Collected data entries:
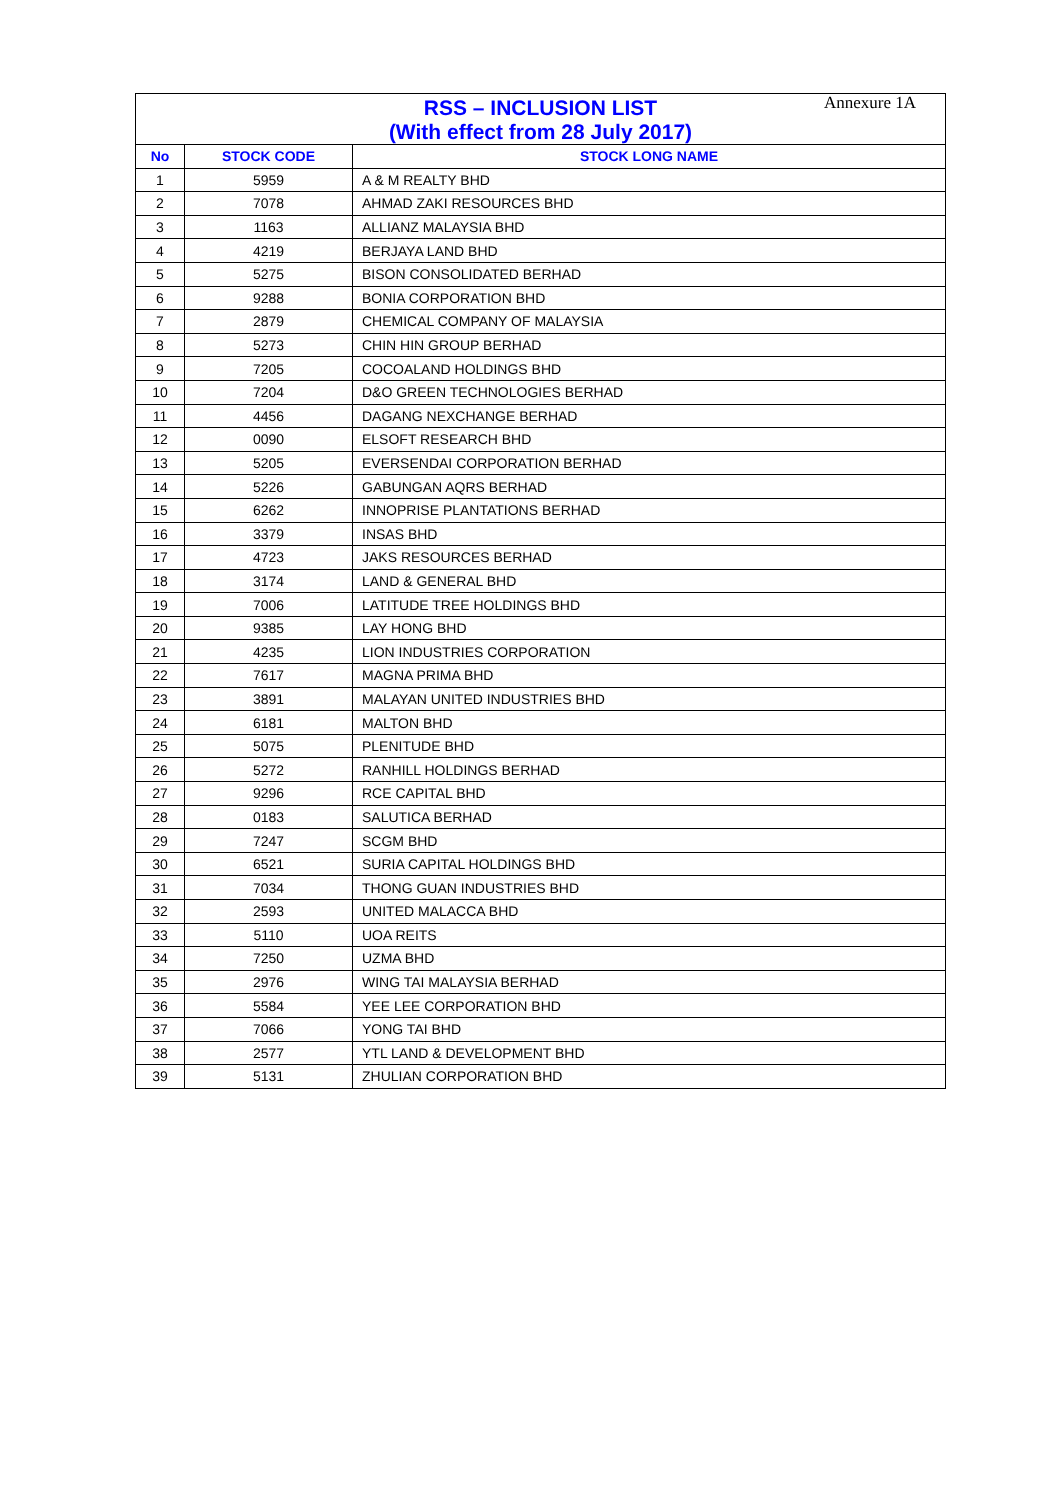Annexure 1A
| RSS – INCLUSION LIST (With effect from 28 July 2017) | | |
| No | STOCK CODE | STOCK LONG NAME |
| 1 | 5959 | A & M REALTY BHD |
| 2 | 7078 | AHMAD ZAKI RESOURCES BHD |
| 3 | 1163 | ALLIANZ MALAYSIA BHD |
| 4 | 4219 | BERJAYA LAND BHD |
| 5 | 5275 | BISON CONSOLIDATED BERHAD |
| 6 | 9288 | BONIA CORPORATION BHD |
| 7 | 2879 | CHEMICAL COMPANY OF MALAYSIA |
| 8 | 5273 | CHIN HIN GROUP BERHAD |
| 9 | 7205 | COCOALAND HOLDINGS BHD |
| 10 | 7204 | D&O GREEN TECHNOLOGIES BERHAD |
| 11 | 4456 | DAGANG NEXCHANGE BERHAD |
| 12 | 0090 | ELSOFT RESEARCH BHD |
| 13 | 5205 | EVERSENDAI CORPORATION BERHAD |
| 14 | 5226 | GABUNGAN AQRS BERHAD |
| 15 | 6262 | INNOPRISE PLANTATIONS BERHAD |
| 16 | 3379 | INSAS BHD |
| 17 | 4723 | JAKS RESOURCES BERHAD |
| 18 | 3174 | LAND & GENERAL BHD |
| 19 | 7006 | LATITUDE TREE HOLDINGS BHD |
| 20 | 9385 | LAY HONG BHD |
| 21 | 4235 | LION INDUSTRIES CORPORATION |
| 22 | 7617 | MAGNA PRIMA BHD |
| 23 | 3891 | MALAYAN UNITED INDUSTRIES BHD |
| 24 | 6181 | MALTON BHD |
| 25 | 5075 | PLENITUDE BHD |
| 26 | 5272 | RANHILL HOLDINGS BERHAD |
| 27 | 9296 | RCE CAPITAL BHD |
| 28 | 0183 | SALUTICA BERHAD |
| 29 | 7247 | SCGM BHD |
| 30 | 6521 | SURIA CAPITAL HOLDINGS BHD |
| 31 | 7034 | THONG GUAN INDUSTRIES BHD |
| 32 | 2593 | UNITED MALACCA BHD |
| 33 | 5110 | UOA REITS |
| 34 | 7250 | UZMA BHD |
| 35 | 2976 | WING TAI MALAYSIA BERHAD |
| 36 | 5584 | YEE LEE CORPORATION BHD |
| 37 | 7066 | YONG TAI BHD |
| 38 | 2577 | YTL LAND & DEVELOPMENT BHD |
| 39 | 5131 | ZHULIAN CORPORATION BHD |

§ Instructions to follow
Could you transcribe the records above exactly, leaving out any pictures?

§ Answer
Annexure 1A
| RSS – INCLUSION LIST (With effect from 28 July 2017) | | |
| No | STOCK CODE | STOCK LONG NAME |
| 1 | 5959 | A & M REALTY BHD |
| 2 | 7078 | AHMAD ZAKI RESOURCES BHD |
| 3 | 1163 | ALLIANZ MALAYSIA BHD |
| 4 | 4219 | BERJAYA LAND BHD |
| 5 | 5275 | BISON CONSOLIDATED BERHAD |
| 6 | 9288 | BONIA CORPORATION BHD |
| 7 | 2879 | CHEMICAL COMPANY OF MALAYSIA |
| 8 | 5273 | CHIN HIN GROUP BERHAD |
| 9 | 7205 | COCOALAND HOLDINGS BHD |
| 10 | 7204 | D&O GREEN TECHNOLOGIES BERHAD |
| 11 | 4456 | DAGANG NEXCHANGE BERHAD |
| 12 | 0090 | ELSOFT RESEARCH BHD |
| 13 | 5205 | EVERSENDAI CORPORATION BERHAD |
| 14 | 5226 | GABUNGAN AQRS BERHAD |
| 15 | 6262 | INNOPRISE PLANTATIONS BERHAD |
| 16 | 3379 | INSAS BHD |
| 17 | 4723 | JAKS RESOURCES BERHAD |
| 18 | 3174 | LAND & GENERAL BHD |
| 19 | 7006 | LATITUDE TREE HOLDINGS BHD |
| 20 | 9385 | LAY HONG BHD |
| 21 | 4235 | LION INDUSTRIES CORPORATION |
| 22 | 7617 | MAGNA PRIMA BHD |
| 23 | 3891 | MALAYAN UNITED INDUSTRIES BHD |
| 24 | 6181 | MALTON BHD |
| 25 | 5075 | PLENITUDE BHD |
| 26 | 5272 | RANHILL HOLDINGS BERHAD |
| 27 | 9296 | RCE CAPITAL BHD |
| 28 | 0183 | SALUTICA BERHAD |
| 29 | 7247 | SCGM BHD |
| 30 | 6521 | SURIA CAPITAL HOLDINGS BHD |
| 31 | 7034 | THONG GUAN INDUSTRIES BHD |
| 32 | 2593 | UNITED MALACCA BHD |
| 33 | 5110 | UOA REITS |
| 34 | 7250 | UZMA BHD |
| 35 | 2976 | WING TAI MALAYSIA BERHAD |
| 36 | 5584 | YEE LEE CORPORATION BHD |
| 37 | 7066 | YONG TAI BHD |
| 38 | 2577 | YTL LAND & DEVELOPMENT BHD |
| 39 | 5131 | ZHULIAN CORPORATION BHD |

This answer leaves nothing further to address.